Autopsia ed esami tossicologici per fare chiarezza sulla morte, a soli 21 anni, di Simone Rogati, promessa del ciclismo
Non si può morire a 21 anni stramazzando nella camera da letto della propria casa. Men che meno se si è una promessa del ciclismo tanto da essere nel giro della Nazionale e si è sul punto di fare il salto nel professionismo con una società olandese.
Presenta, quindi, molti lati oscuri la scomparsa di Simone Roganti, il giovane ciclista, in forza alla formazione marchigiana Continental MG. K Vis Colors for Peace, trovato cadavere dai suoi genitori nella sua camera da letto di Spoltore, piccolo borgo sulle colline di Pescara, dove viveva con la famiglia.

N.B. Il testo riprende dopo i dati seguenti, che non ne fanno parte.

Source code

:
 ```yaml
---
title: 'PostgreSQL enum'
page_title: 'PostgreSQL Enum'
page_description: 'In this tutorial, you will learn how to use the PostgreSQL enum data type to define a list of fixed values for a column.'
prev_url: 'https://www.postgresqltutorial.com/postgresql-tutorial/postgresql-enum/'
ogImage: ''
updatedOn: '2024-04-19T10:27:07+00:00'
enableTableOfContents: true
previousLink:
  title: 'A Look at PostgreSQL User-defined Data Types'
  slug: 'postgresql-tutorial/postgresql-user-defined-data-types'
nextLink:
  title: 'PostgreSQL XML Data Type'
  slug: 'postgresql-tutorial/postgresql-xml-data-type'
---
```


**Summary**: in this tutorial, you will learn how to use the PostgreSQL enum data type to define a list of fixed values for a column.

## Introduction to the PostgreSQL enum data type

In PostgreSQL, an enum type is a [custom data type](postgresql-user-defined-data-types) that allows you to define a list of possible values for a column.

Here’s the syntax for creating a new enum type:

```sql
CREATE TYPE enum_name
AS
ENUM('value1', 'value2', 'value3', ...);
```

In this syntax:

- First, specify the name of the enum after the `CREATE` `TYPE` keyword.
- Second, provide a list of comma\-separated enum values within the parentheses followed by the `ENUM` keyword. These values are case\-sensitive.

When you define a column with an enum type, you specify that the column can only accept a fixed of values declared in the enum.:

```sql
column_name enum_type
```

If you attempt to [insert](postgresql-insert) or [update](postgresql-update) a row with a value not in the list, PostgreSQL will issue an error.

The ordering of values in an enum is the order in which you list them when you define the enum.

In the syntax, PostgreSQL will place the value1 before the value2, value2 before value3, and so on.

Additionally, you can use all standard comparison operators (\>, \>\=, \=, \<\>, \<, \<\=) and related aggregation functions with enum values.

Per il momento gli investigatori, non avendo riscontrato segni di violenza sul corpo, escludono l’omicidio, ragion per cui restringono il campo delle ipotesi a un malore, forse causato da un deficit cardiaco sfuggito ai controlli medico-sportivi che risultano eseguiti e superati brillantemente, e alle conseguenze dell’uso di sostanze dopanti.
I carabinieri del nucleo investigativo, sotto la direzione del colonnello Giuseppe Saitta, hanno già passato al setaccio la camera di Roganti acquisendo ogni elemento utile alle indagini, coordinate dal pubblico ministero pescarese, Luca Sciarretta, che ha già disposto l’autopsia e i relativi esami tossicologici.
Sarà, dunque, l’esame necroscopico a fare luce su un decesso apparentemente inspiegabile e sul quale si allunga l’ombra del doping come è inevitabile nel caso di una morte sospetta nel mondo del ciclismo, da sempre sotto i riflettori per la piaga del doping. Comunque, la prudenza è d’obbligo. Adombrare l’ipotesi del doping potrebbe rivelarsi un’azzardata fuga in avanti anche perché gli investigatori scandaglieranno ogni aspetto della vita di Roganti, non solo la sua attività agonistica.
E, poi, senza i risultati dell’autopsia ogni ipotesi è destituita di fondamento, precisano gli investigatori che intendono sgombrare dal campo il prima possibile le voci sulle recenti squalifiche nella categoria elite nella quale gravitava Simone Roganti o le suggestioni legate al fatto che quest’ultimo era, come detto, originario di Spoltore, paese natale di Danilo Di Luca, ex campione radiato dal ciclismo dopo aver ammesso il massiccio ricorso a pratiche dopanti.
Dunque, ben vengano l’inchiesta della Procura della Repubblica di Pescara e i relativi accertamenti in quanto, come sottolineato da Angelo Baldini, Presidente della squadra dilettantistica di ciclismo per la quale Simone Roganti era tesserato, “in un momento tragico come questo abbiamo bisogno di capire“. Insomma, ombre, punti interrogativi e due sole certezze: il dolore di una famiglia, che purtroppo non scemerà mai, e lo sconcerto di una piccola comunità e di tutto il mondo dello sport italiano.